Copy every record word for word.

> [Source material]:
▽
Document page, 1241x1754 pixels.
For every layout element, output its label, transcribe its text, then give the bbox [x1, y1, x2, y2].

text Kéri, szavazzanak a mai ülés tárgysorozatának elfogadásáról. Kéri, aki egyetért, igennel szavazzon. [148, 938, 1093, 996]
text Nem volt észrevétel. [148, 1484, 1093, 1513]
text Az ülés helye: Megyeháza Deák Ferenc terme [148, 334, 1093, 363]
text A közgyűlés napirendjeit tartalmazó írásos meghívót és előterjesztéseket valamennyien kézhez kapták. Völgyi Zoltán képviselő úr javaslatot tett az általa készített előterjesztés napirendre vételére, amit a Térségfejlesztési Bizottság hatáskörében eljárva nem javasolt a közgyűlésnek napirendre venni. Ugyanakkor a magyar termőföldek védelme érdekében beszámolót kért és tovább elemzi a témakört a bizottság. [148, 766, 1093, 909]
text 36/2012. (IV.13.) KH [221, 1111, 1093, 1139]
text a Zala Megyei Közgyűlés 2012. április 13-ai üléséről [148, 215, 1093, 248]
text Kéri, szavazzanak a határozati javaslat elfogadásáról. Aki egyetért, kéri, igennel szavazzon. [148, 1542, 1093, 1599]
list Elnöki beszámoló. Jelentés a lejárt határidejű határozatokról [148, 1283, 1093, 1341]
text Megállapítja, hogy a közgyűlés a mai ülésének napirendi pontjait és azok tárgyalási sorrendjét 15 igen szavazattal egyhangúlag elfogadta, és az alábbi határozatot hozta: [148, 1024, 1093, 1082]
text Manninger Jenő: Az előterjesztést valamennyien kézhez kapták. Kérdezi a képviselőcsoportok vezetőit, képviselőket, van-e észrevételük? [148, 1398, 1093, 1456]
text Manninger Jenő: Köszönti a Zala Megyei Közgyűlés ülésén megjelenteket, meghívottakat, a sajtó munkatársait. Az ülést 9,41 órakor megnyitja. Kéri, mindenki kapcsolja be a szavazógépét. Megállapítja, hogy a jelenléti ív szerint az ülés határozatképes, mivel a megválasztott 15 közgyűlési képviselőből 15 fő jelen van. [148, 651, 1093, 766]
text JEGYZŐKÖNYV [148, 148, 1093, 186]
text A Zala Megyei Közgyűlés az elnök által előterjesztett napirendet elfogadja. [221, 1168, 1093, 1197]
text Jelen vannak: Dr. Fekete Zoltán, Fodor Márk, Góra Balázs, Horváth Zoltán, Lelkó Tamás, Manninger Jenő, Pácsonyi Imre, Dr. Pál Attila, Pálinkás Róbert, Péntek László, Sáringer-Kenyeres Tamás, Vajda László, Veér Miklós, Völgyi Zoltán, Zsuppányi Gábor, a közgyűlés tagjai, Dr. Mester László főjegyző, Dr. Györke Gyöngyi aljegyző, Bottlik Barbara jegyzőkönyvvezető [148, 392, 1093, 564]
△
> [Written response]:
Document page, 1241x1754 pixels.
For every layout element, output its label, transcribe its text, then give the bbox [x1, y1, x2, y2].

text Kéri, szavazzanak a mai ülés tárgysorozatának elfogadásáról. Kéri, aki egyetért, igennel szavazzon. [148, 938, 1093, 996]
text Nem volt észrevétel. [148, 1484, 1093, 1513]
text Az ülés helye: Megyeháza Deák Ferenc terme [148, 334, 1093, 363]
text A közgyűlés napirendjeit tartalmazó írásos meghívót és előterjesztéseket valamennyien kézhez kapták. Völgyi Zoltán képviselő úr javaslatot tett az általa készített előterjesztés napirendre vételére, amit a Térségfejlesztési Bizottság hatáskörében eljárva nem javasolt a közgyűlésnek napirendre venni. Ugyanakkor a magyar termőföldek védelme érdekében beszámolót kért és tovább elemzi a témakört a bizottság. [148, 766, 1093, 909]
text 36/2012. (IV.13.) KH [221, 1111, 1093, 1139]
text a Zala Megyei Közgyűlés 2012. április 13-ai üléséről [148, 215, 1093, 248]
text Kéri, szavazzanak a határozati javaslat elfogadásáról. Aki egyetért, kéri, igennel szavazzon. [148, 1542, 1093, 1599]
list Elnöki beszámoló. Jelentés a lejárt határidejű határozatokról [148, 1283, 1093, 1341]
text Megállapítja, hogy a közgyűlés a mai ülésének napirendi pontjait és azok tárgyalási sorrendjét 15 igen szavazattal egyhangúlag elfogadta, és az alábbi határozatot hozta: [148, 1024, 1093, 1082]
text Manninger Jenő: Az előterjesztést valamennyien kézhez kapták. Kérdezi a képviselőcsoportok vezetőit, képviselőket, van-e észrevételük? [148, 1398, 1093, 1456]
text Manninger Jenő: Köszönti a Zala Megyei Közgyűlés ülésén megjelenteket, meghívottakat, a sajtó munkatársait. Az ülést 9,41 órakor megnyitja. Kéri, mindenki kapcsolja be a szavazógépét. Megállapítja, hogy a jelenléti ív szerint az ülés határozatképes, mivel a megválasztott 15 közgyűlési képviselőből 15 fő jelen van. [148, 651, 1093, 766]
text JEGYZŐKÖNYV [148, 148, 1093, 186]
text A Zala Megyei Közgyűlés az elnök által előterjesztett napirendet elfogadja. [221, 1168, 1093, 1197]
text Jelen vannak: Dr. Fekete Zoltán, Fodor Márk, Góra Balázs, Horváth Zoltán, Lelkó Tamás, Manninger Jenő, Pácsonyi Imre, Dr. Pál Attila, Pálinkás Róbert, Péntek László, Sáringer-Kenyeres Tamás, Vajda László, Veér Miklós, Völgyi Zoltán, Zsuppányi Gábor, a közgyűlés tagjai, Dr. Mester László főjegyző, Dr. Györke Gyöngyi aljegyző, Bottlik Barbara jegyzőkönyvvezető [148, 392, 1093, 564]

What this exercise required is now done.